With Congress adding a $1 billion-a-year transferability feature, President Bush has dropped his opposition to the extraordinary Webb GI Bill initiative and is prepared to sign it into law as early as this month.

Known also as the Post-9/11 Veterans Educational Assistance Act of 2008, the new GI Bill will deliver to current service members, to many recently separated veterans and to oft-deployed Reserve and Guard members an education benefit never envisioned for an all-volunteer force.

Approved as part of a wartime budget supplemental (HR 2642), the Webb’s plan is a far richer benefit than the Montgomery GI Bill, but MGIB benefits also will climb, by 20 percent, almost immediately. This will ensure that veterans attending school this fall receive some swift help with education costs. 

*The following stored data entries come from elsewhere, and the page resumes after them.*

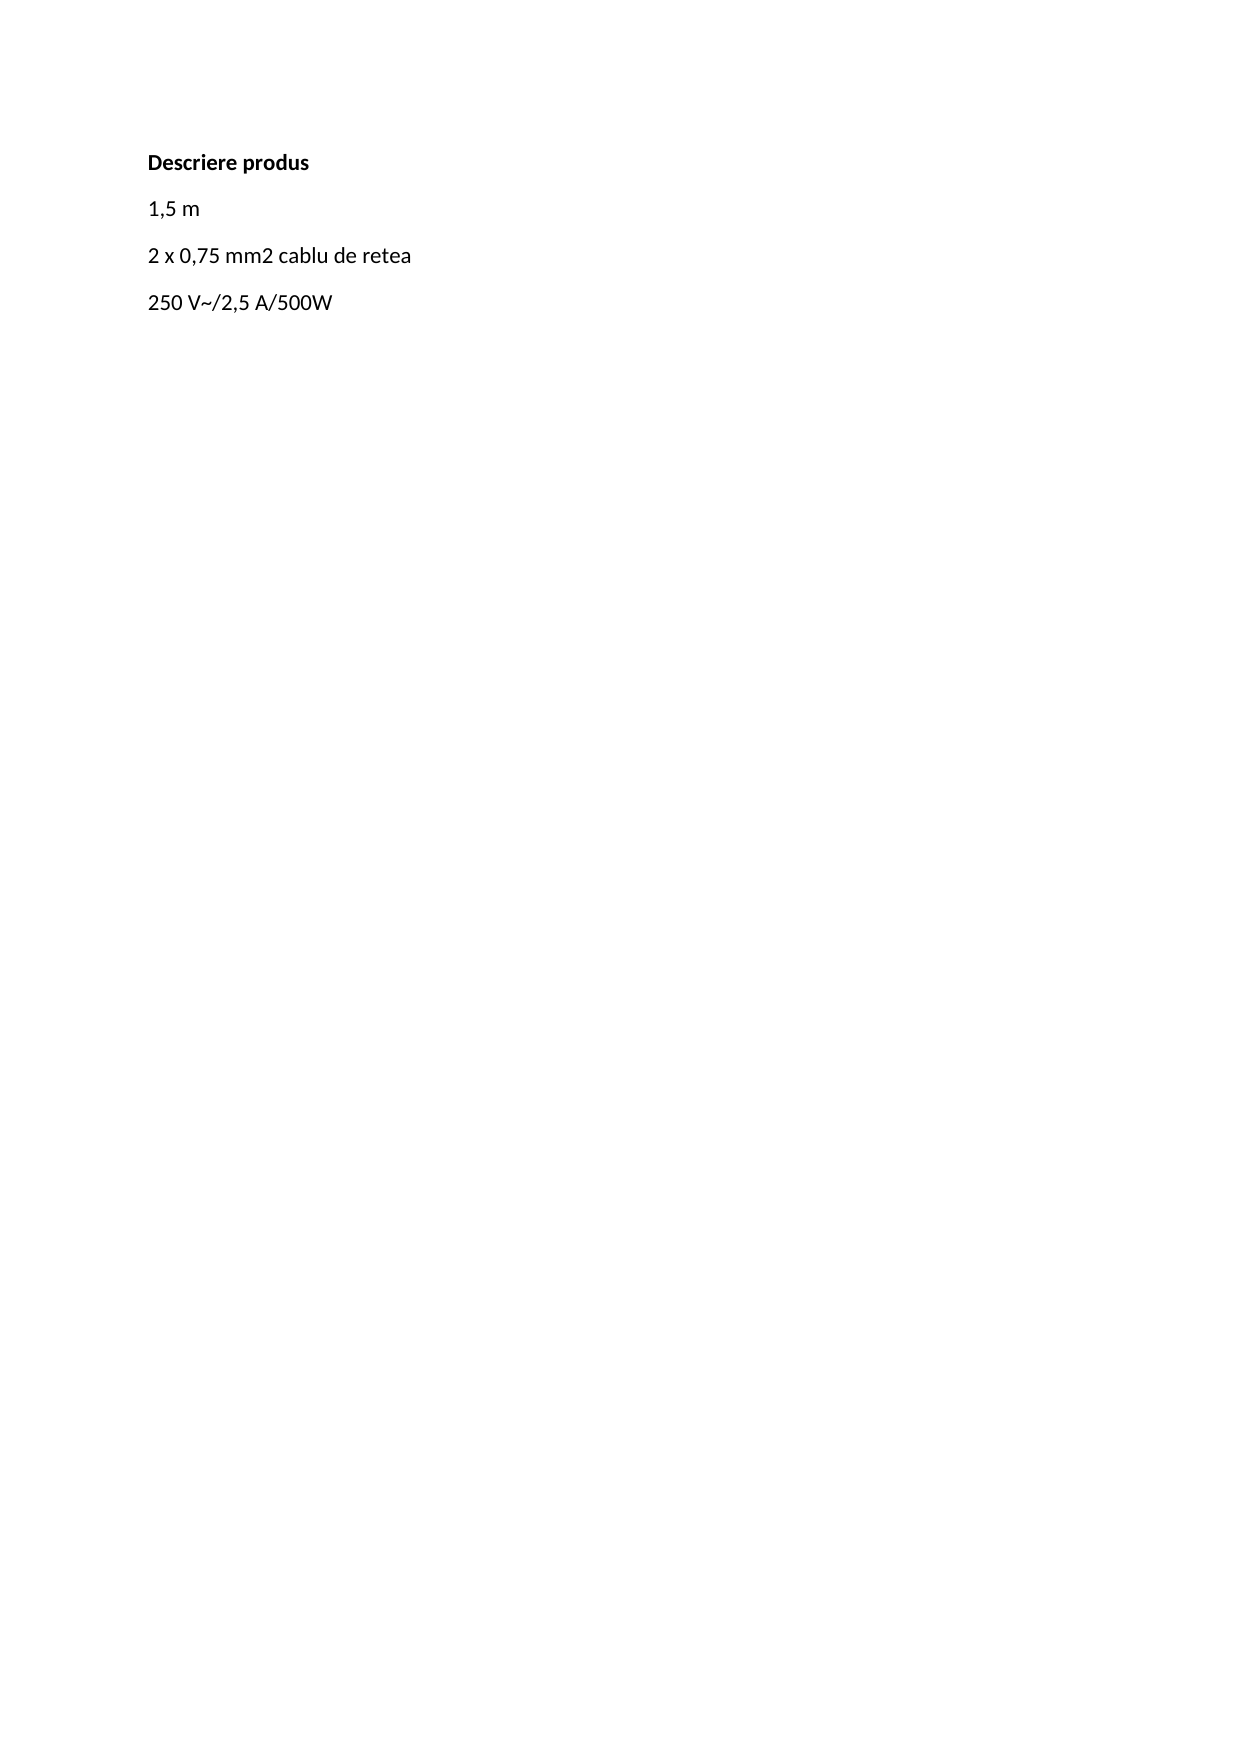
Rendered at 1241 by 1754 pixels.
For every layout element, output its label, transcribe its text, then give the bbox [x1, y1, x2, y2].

text 250 V~/2,5 A/500W [148, 288, 1093, 316]
text Descriere produs [148, 148, 1093, 176]
text 2 x 0,75 mm2 cablu de retea [148, 241, 1093, 269]
text 1,5 m [148, 194, 1093, 222]
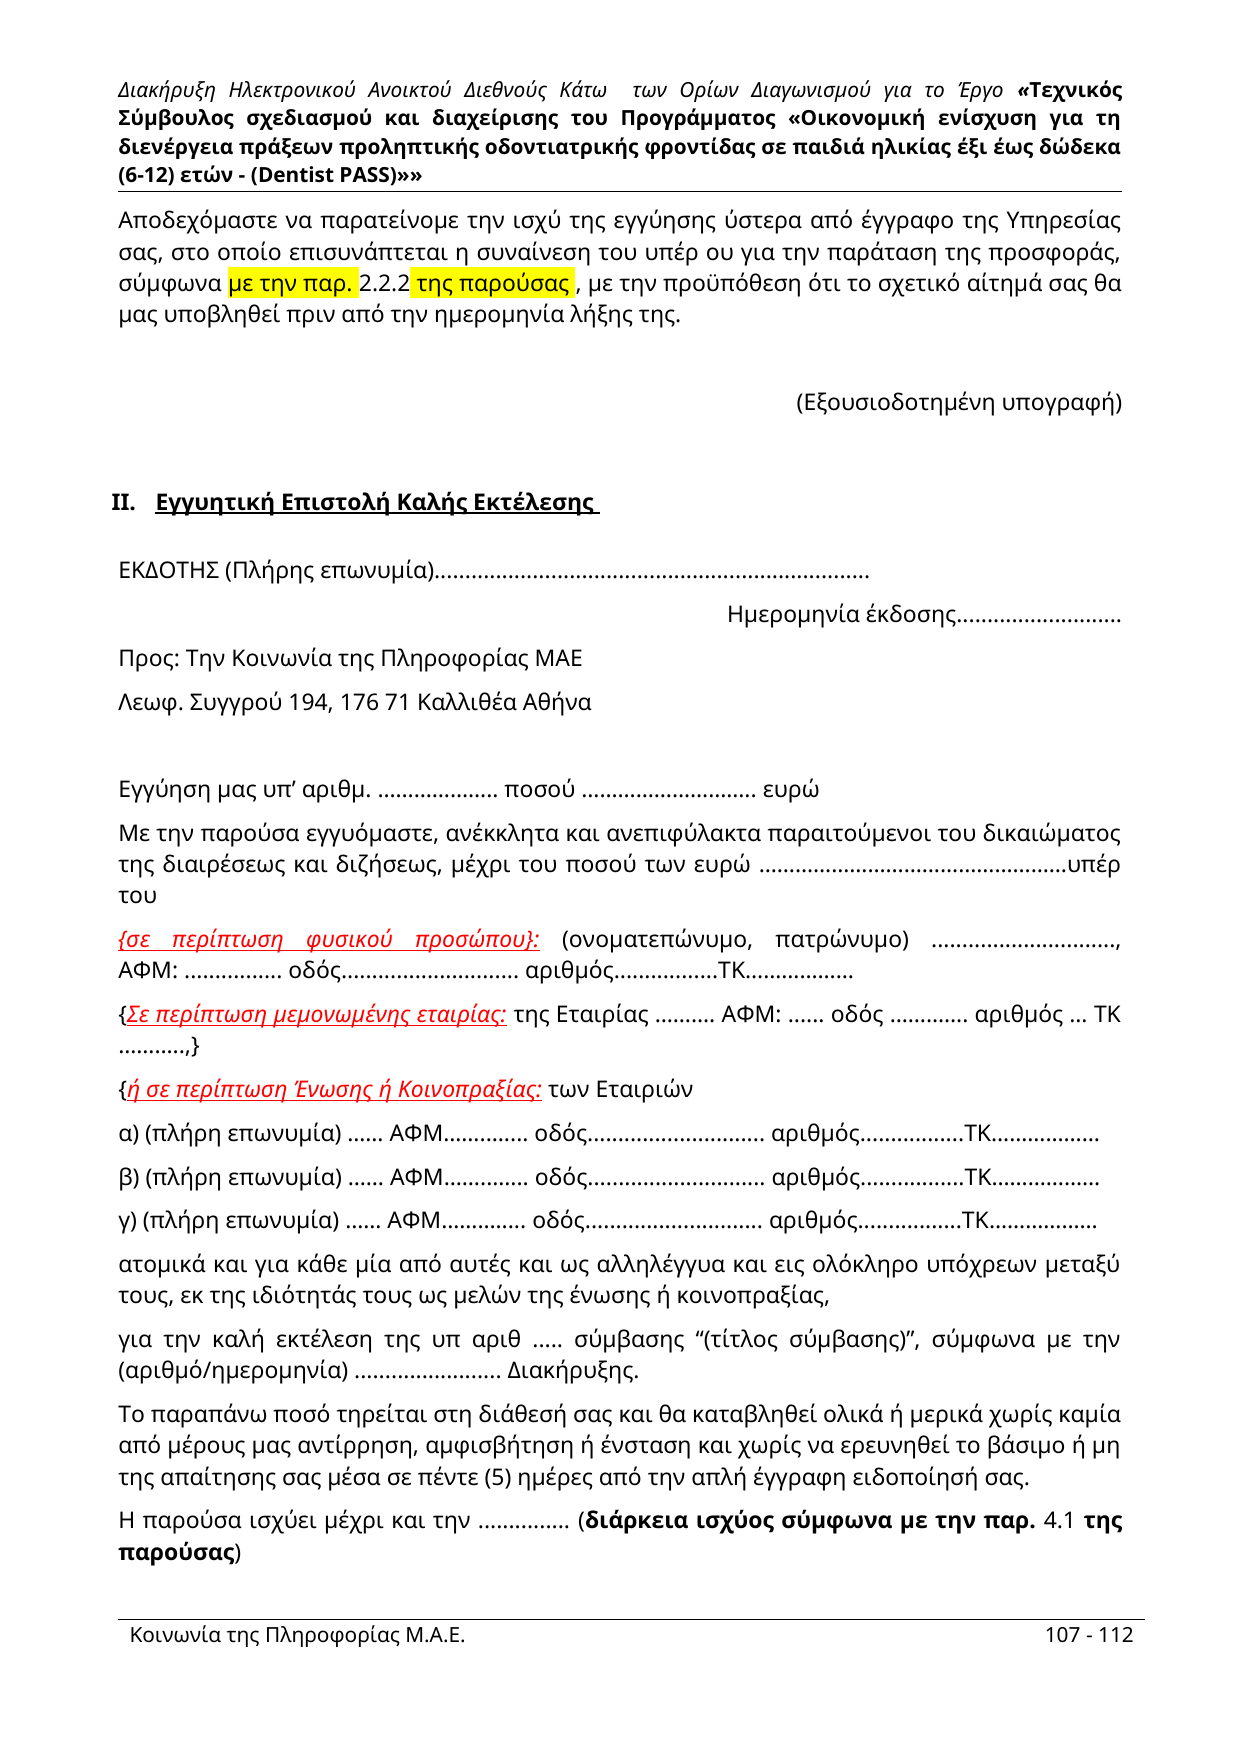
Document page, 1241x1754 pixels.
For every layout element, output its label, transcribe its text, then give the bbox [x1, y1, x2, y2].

Students who qualify will get retroactive reimbursement of the fuller benefits when the Webb program begins in August 2009.

The plan, conceived by freshman Democrat Sen. Jim Webb of Virginia, will pay tuition and fees at any college up to amounts charged by the most expensive public colleges in each state. Payments for full-time students will jump from $1,100 a month under the MGIB to an average of $1,900.

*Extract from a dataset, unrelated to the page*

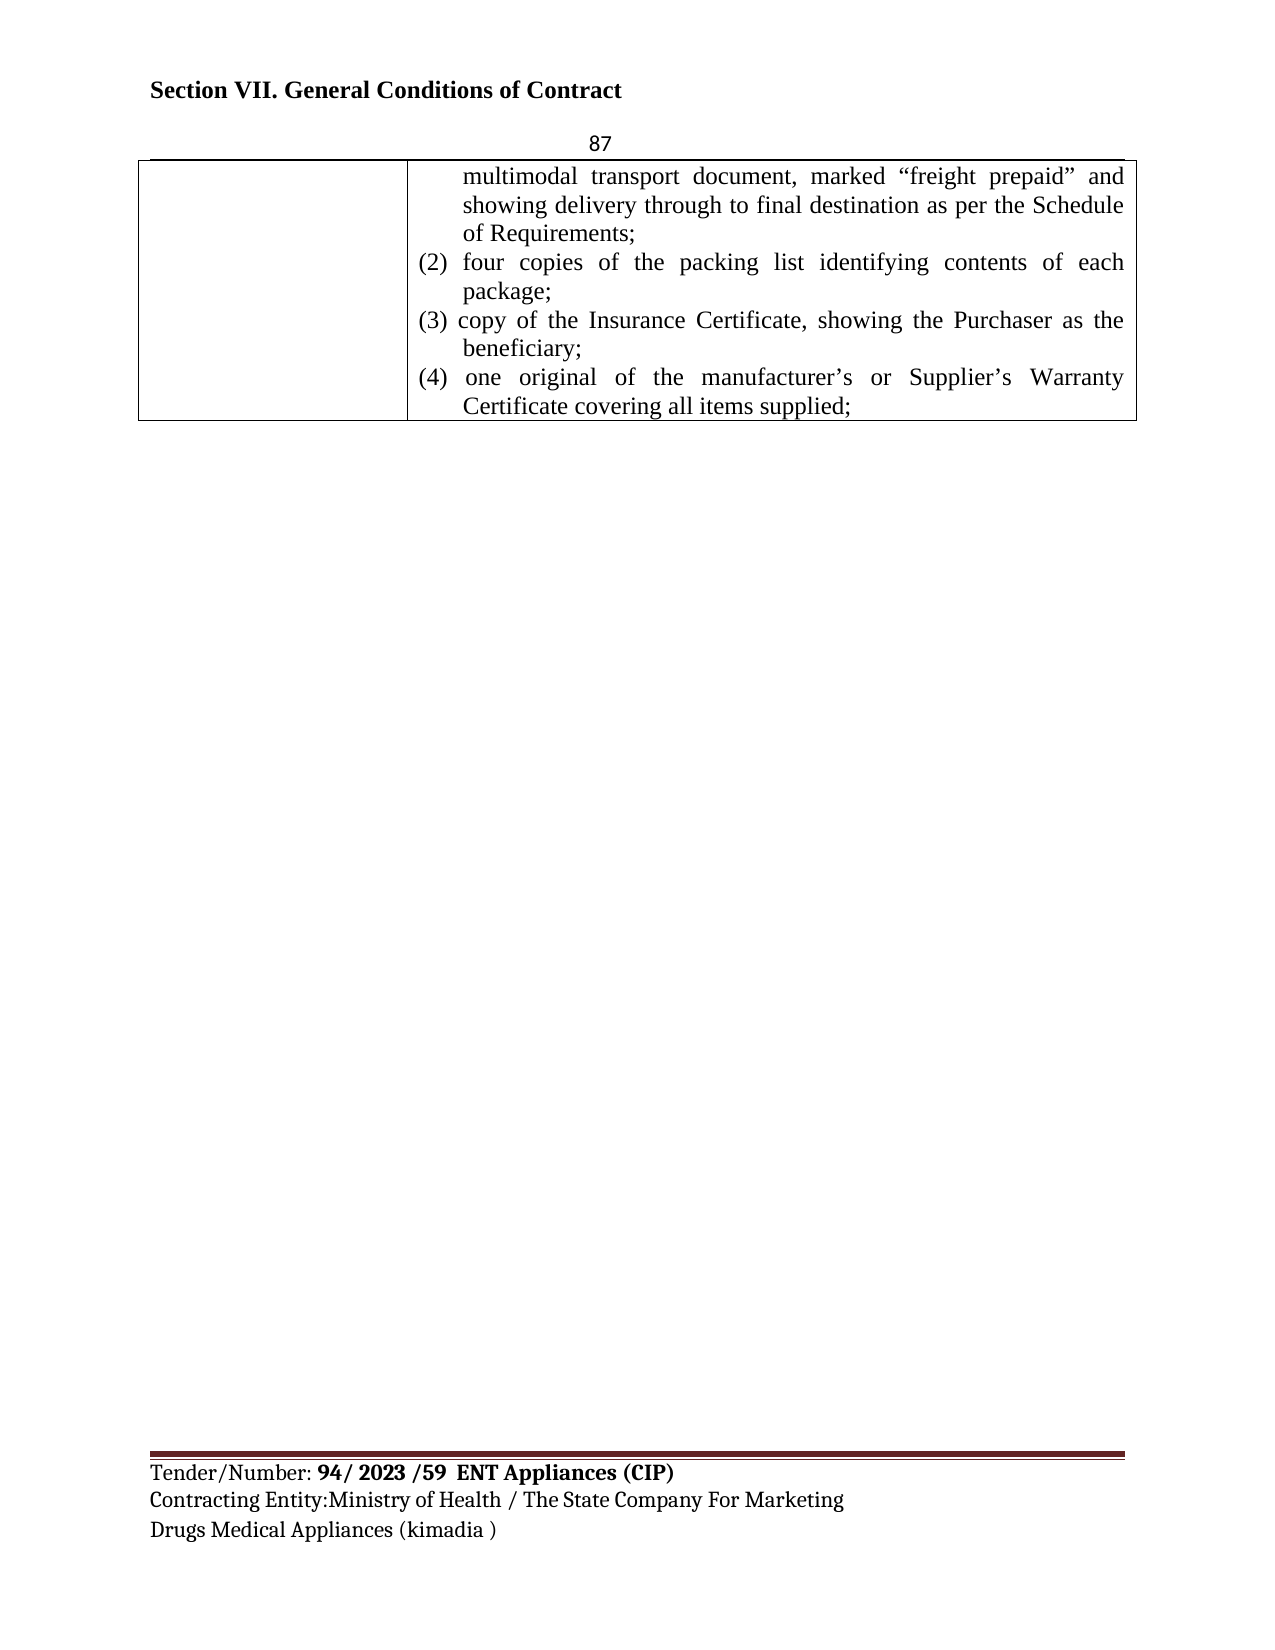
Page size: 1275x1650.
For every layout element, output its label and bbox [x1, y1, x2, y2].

To entice private colleges to participate, a “yellow ribbon” provision allows the government to pay half of any tuition bill in excess of the state school ceiling if the private college will absorb the other half. This could allow veterans to attend most any college or university they can get into.

The new GI Bill also will pay a monthly stipend to cover living expenses. The stipend will be tied to local housing costs by matching Basic Allowance for Housing (BAH) payment payable to married members in pay grade E-5.  This stipend will not be paid to part-time students.

To win Bush’s endorsement, the House included a transferability feature so that military careerists can transfer unused education benefits to their spouse or children. To transfer a full 36 months of benefits, a member would have to have at least six years in service and agree to serve four more. A member will need 10 years’ service to transfer benefits to children.

The secretaries of Defense and Veterans Affairs would be able to change the years of service requirement for transferability. Similar transferability features could be created for the MGIB for active duty members and reservists.

Transferability adds $10 billion to the 10-year cost of the Webb initiative, raising the total estimated cost through 2019 to $62 billion. Despite objections from fiscal conservatives, the legislation doesn’t require an offset or reduction in other entitlement programs to cover the cost.